● **Directions for this task**: Go through the entries below and print each one exactly, leaving out pictures.

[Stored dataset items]

════════

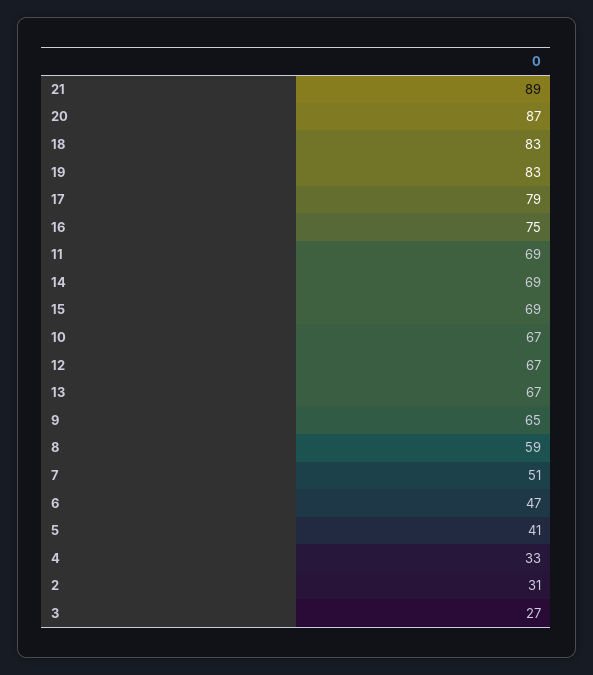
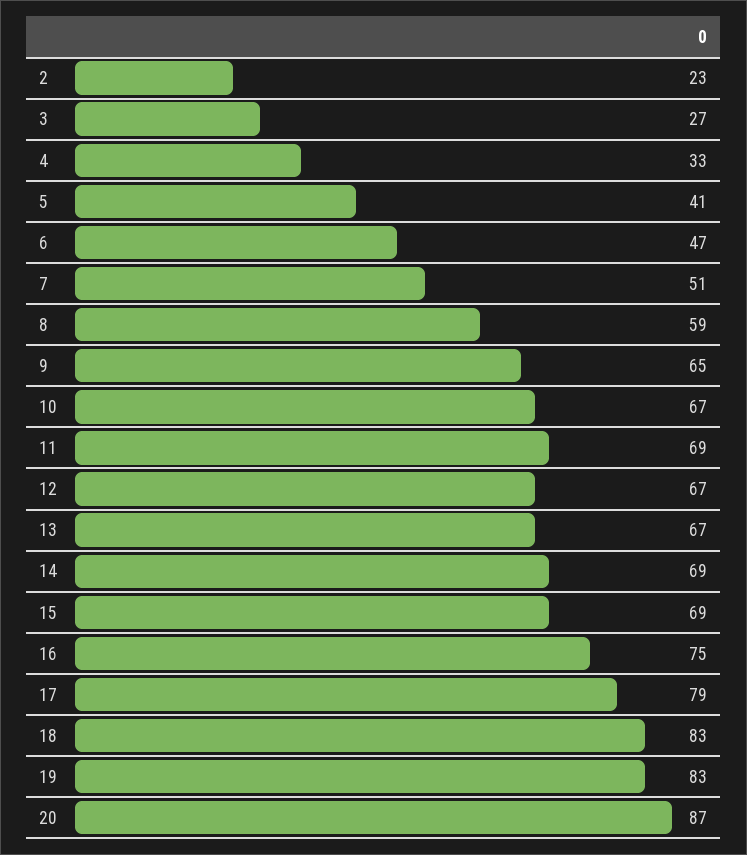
  {
-   "21": 89,
    "20": 87,
    "18": 83,
    "19": 83,
    "17": 79,
    "16": 75,
    "11": 69,
    "14": 69,
    "15": 69,
    "10": 67,
    "12": 67,
    "13": 67,
    "9": 65,
    "8": 59,
    "7": 51,
    "6": 47,
    "5": 41,
    "4": 33,
-   "2": 31,
+   "2": 23,
    "3": 27
  }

════════

● **Your response**:
  {
-   "21": 89,
    "20": 87,
    "18": 83,
    "19": 83,
    "17": 79,
    "16": 75,
    "11": 69,
    "14": 69,
    "15": 69,
    "10": 67,
    "12": 67,
    "13": 67,
    "9": 65,
    "8": 59,
    "7": 51,
    "6": 47,
    "5": 41,
    "4": 33,
-   "2": 31,
+   "2": 23,
    "3": 27
  }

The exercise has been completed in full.